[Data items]
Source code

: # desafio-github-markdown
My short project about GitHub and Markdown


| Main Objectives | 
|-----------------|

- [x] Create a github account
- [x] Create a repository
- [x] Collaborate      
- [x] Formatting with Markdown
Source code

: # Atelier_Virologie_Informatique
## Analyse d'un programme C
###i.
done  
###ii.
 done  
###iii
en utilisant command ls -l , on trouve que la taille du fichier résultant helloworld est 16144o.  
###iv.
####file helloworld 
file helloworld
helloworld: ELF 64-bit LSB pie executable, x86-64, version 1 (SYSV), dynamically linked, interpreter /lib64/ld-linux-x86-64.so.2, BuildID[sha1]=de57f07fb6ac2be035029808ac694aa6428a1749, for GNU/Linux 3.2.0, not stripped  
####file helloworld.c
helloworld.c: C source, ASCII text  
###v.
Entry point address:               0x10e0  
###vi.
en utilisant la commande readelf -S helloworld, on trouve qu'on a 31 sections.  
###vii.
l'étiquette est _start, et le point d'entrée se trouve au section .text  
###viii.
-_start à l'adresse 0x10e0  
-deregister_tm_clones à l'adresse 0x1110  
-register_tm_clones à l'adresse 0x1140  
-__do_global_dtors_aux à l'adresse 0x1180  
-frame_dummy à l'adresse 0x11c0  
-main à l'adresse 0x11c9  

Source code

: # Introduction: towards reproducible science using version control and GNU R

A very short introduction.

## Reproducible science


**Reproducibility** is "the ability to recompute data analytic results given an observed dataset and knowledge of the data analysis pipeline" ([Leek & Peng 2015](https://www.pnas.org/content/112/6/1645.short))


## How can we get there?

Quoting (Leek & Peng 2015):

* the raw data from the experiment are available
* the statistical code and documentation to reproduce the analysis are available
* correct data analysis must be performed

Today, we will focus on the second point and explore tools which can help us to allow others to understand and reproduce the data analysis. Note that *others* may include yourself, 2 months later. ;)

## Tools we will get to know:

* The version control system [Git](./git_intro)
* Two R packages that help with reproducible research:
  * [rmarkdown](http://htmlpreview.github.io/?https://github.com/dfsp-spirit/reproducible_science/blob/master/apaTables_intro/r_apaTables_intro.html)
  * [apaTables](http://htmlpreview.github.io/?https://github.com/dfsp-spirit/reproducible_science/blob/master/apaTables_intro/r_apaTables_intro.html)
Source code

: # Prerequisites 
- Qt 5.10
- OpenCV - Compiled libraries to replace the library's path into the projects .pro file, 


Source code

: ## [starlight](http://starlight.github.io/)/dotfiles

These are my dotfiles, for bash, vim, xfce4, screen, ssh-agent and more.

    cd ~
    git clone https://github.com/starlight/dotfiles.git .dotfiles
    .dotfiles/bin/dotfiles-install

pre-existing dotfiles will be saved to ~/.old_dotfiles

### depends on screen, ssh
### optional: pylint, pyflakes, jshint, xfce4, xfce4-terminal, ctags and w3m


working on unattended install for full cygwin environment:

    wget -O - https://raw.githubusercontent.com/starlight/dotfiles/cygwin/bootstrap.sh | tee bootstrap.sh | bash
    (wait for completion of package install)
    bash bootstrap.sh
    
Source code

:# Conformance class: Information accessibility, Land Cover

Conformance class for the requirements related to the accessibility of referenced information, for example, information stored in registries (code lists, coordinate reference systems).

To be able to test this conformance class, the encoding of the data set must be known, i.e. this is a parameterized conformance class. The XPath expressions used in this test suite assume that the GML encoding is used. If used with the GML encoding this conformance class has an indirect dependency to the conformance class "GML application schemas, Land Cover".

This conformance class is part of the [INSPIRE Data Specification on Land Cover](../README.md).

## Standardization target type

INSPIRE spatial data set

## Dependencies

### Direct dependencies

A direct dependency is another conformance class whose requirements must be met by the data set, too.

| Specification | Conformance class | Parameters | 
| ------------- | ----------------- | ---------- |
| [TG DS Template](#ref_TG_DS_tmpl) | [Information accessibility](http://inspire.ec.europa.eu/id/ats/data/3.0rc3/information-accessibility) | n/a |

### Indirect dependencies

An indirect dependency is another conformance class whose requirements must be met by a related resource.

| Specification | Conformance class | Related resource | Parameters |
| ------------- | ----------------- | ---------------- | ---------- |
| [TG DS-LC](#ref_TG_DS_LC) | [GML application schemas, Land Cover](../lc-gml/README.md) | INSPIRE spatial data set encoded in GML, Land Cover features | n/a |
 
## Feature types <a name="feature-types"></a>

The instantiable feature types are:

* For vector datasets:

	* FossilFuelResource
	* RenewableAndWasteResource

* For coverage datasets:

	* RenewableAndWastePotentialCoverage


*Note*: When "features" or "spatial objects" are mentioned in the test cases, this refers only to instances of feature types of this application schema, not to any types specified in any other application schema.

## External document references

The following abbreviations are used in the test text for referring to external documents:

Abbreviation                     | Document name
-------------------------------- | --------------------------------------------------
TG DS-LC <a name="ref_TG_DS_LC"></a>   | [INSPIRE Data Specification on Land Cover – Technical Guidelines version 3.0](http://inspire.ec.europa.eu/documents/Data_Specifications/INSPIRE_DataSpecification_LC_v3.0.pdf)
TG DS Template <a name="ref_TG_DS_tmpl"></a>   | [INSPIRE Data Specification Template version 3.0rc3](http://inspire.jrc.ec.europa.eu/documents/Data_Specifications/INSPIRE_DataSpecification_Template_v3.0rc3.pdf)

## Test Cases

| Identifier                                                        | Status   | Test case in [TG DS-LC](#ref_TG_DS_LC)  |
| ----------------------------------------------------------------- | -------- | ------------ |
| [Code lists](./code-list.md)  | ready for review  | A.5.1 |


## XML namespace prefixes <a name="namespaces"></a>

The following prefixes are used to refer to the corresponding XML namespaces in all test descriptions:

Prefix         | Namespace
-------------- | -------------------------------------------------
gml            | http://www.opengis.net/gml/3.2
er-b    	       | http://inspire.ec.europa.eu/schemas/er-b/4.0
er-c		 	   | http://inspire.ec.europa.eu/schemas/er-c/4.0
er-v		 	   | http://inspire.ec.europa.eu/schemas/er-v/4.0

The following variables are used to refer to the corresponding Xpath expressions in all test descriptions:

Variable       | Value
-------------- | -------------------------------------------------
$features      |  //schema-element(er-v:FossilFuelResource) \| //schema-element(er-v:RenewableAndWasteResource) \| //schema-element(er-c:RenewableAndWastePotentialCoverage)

### Task goal
Reproduce every line of all the items above verbatim, without changing a single character.

### Task output
Source code

: # desafio-github-markdown
My short project about GitHub and Markdown


| Main Objectives | 
|-----------------|

- [x] Create a github account
- [x] Create a repository
- [x] Collaborate      
- [x] Formatting with Markdown
Source code

: # Atelier_Virologie_Informatique
## Analyse d'un programme C
###i.
done  
###ii.
 done  
###iii
en utilisant command ls -l , on trouve que la taille du fichier résultant helloworld est 16144o.  
###iv.
####file helloworld 
file helloworld
helloworld: ELF 64-bit LSB pie executable, x86-64, version 1 (SYSV), dynamically linked, interpreter /lib64/ld-linux-x86-64.so.2, BuildID[sha1]=de57f07fb6ac2be035029808ac694aa6428a1749, for GNU/Linux 3.2.0, not stripped  
####file helloworld.c
helloworld.c: C source, ASCII text  
###v.
Entry point address:               0x10e0  
###vi.
en utilisant la commande readelf -S helloworld, on trouve qu'on a 31 sections.  
###vii.
l'étiquette est _start, et le point d'entrée se trouve au section .text  
###viii.
-_start à l'adresse 0x10e0  
-deregister_tm_clones à l'adresse 0x1110  
-register_tm_clones à l'adresse 0x1140  
-__do_global_dtors_aux à l'adresse 0x1180  
-frame_dummy à l'adresse 0x11c0  
-main à l'adresse 0x11c9  

Source code

: # Introduction: towards reproducible science using version control and GNU R

A very short introduction.

## Reproducible science


**Reproducibility** is "the ability to recompute data analytic results given an observed dataset and knowledge of the data analysis pipeline" ([Leek & Peng 2015](https://www.pnas.org/content/112/6/1645.short))


## How can we get there?

Quoting (Leek & Peng 2015):

* the raw data from the experiment are available
* the statistical code and documentation to reproduce the analysis are available
* correct data analysis must be performed

Today, we will focus on the second point and explore tools which can help us to allow others to understand and reproduce the data analysis. Note that *others* may include yourself, 2 months later. ;)

## Tools we will get to know:

* The version control system [Git](./git_intro)
* Two R packages that help with reproducible research:
  * [rmarkdown](http://htmlpreview.github.io/?https://github.com/dfsp-spirit/reproducible_science/blob/master/apaTables_intro/r_apaTables_intro.html)
  * [apaTables](http://htmlpreview.github.io/?https://github.com/dfsp-spirit/reproducible_science/blob/master/apaTables_intro/r_apaTables_intro.html)
Source code

: # Prerequisites 
- Qt 5.10
- OpenCV - Compiled libraries to replace the library's path into the projects .pro file, 


Source code

: ## [starlight](http://starlight.github.io/)/dotfiles

These are my dotfiles, for bash, vim, xfce4, screen, ssh-agent and more.

    cd ~
    git clone https://github.com/starlight/dotfiles.git .dotfiles
    .dotfiles/bin/dotfiles-install

pre-existing dotfiles will be saved to ~/.old_dotfiles

### depends on screen, ssh
### optional: pylint, pyflakes, jshint, xfce4, xfce4-terminal, ctags and w3m


working on unattended install for full cygwin environment:

    wget -O - https://raw.githubusercontent.com/starlight/dotfiles/cygwin/bootstrap.sh | tee bootstrap.sh | bash
    (wait for completion of package install)
    bash bootstrap.sh
    
Source code

:# Conformance class: Information accessibility, Land Cover

Conformance class for the requirements related to the accessibility of referenced information, for example, information stored in registries (code lists, coordinate reference systems).

To be able to test this conformance class, the encoding of the data set must be known, i.e. this is a parameterized conformance class. The XPath expressions used in this test suite assume that the GML encoding is used. If used with the GML encoding this conformance class has an indirect dependency to the conformance class "GML application schemas, Land Cover".

This conformance class is part of the [INSPIRE Data Specification on Land Cover](../README.md).

## Standardization target type

INSPIRE spatial data set

## Dependencies

### Direct dependencies

A direct dependency is another conformance class whose requirements must be met by the data set, too.

| Specification | Conformance class | Parameters | 
| ------------- | ----------------- | ---------- |
| [TG DS Template](#ref_TG_DS_tmpl) | [Information accessibility](http://inspire.ec.europa.eu/id/ats/data/3.0rc3/information-accessibility) | n/a |

### Indirect dependencies

An indirect dependency is another conformance class whose requirements must be met by a related resource.

| Specification | Conformance class | Related resource | Parameters |
| ------------- | ----------------- | ---------------- | ---------- |
| [TG DS-LC](#ref_TG_DS_LC) | [GML application schemas, Land Cover](../lc-gml/README.md) | INSPIRE spatial data set encoded in GML, Land Cover features | n/a |
 
## Feature types <a name="feature-types"></a>

The instantiable feature types are:

* For vector datasets:

	* FossilFuelResource
	* RenewableAndWasteResource

* For coverage datasets:

	* RenewableAndWastePotentialCoverage


*Note*: When "features" or "spatial objects" are mentioned in the test cases, this refers only to instances of feature types of this application schema, not to any types specified in any other application schema.

## External document references

The following abbreviations are used in the test text for referring to external documents:

Abbreviation                     | Document name
-------------------------------- | --------------------------------------------------
TG DS-LC <a name="ref_TG_DS_LC"></a>   | [INSPIRE Data Specification on Land Cover – Technical Guidelines version 3.0](http://inspire.ec.europa.eu/documents/Data_Specifications/INSPIRE_DataSpecification_LC_v3.0.pdf)
TG DS Template <a name="ref_TG_DS_tmpl"></a>   | [INSPIRE Data Specification Template version 3.0rc3](http://inspire.jrc.ec.europa.eu/documents/Data_Specifications/INSPIRE_DataSpecification_Template_v3.0rc3.pdf)

## Test Cases

| Identifier                                                        | Status   | Test case in [TG DS-LC](#ref_TG_DS_LC)  |
| ----------------------------------------------------------------- | -------- | ------------ |
| [Code lists](./code-list.md)  | ready for review  | A.5.1 |


## XML namespace prefixes <a name="namespaces"></a>

The following prefixes are used to refer to the corresponding XML namespaces in all test descriptions:

Prefix         | Namespace
-------------- | -------------------------------------------------
gml            | http://www.opengis.net/gml/3.2
er-b    	       | http://inspire.ec.europa.eu/schemas/er-b/4.0
er-c		 	   | http://inspire.ec.europa.eu/schemas/er-c/4.0
er-v		 	   | http://inspire.ec.europa.eu/schemas/er-v/4.0

The following variables are used to refer to the corresponding Xpath expressions in all test descriptions:

Variable       | Value
-------------- | -------------------------------------------------
$features      |  //schema-element(er-v:FossilFuelResource) \| //schema-element(er-v:RenewableAndWasteResource) \| //schema-element(er-c:RenewableAndWastePotentialCoverage)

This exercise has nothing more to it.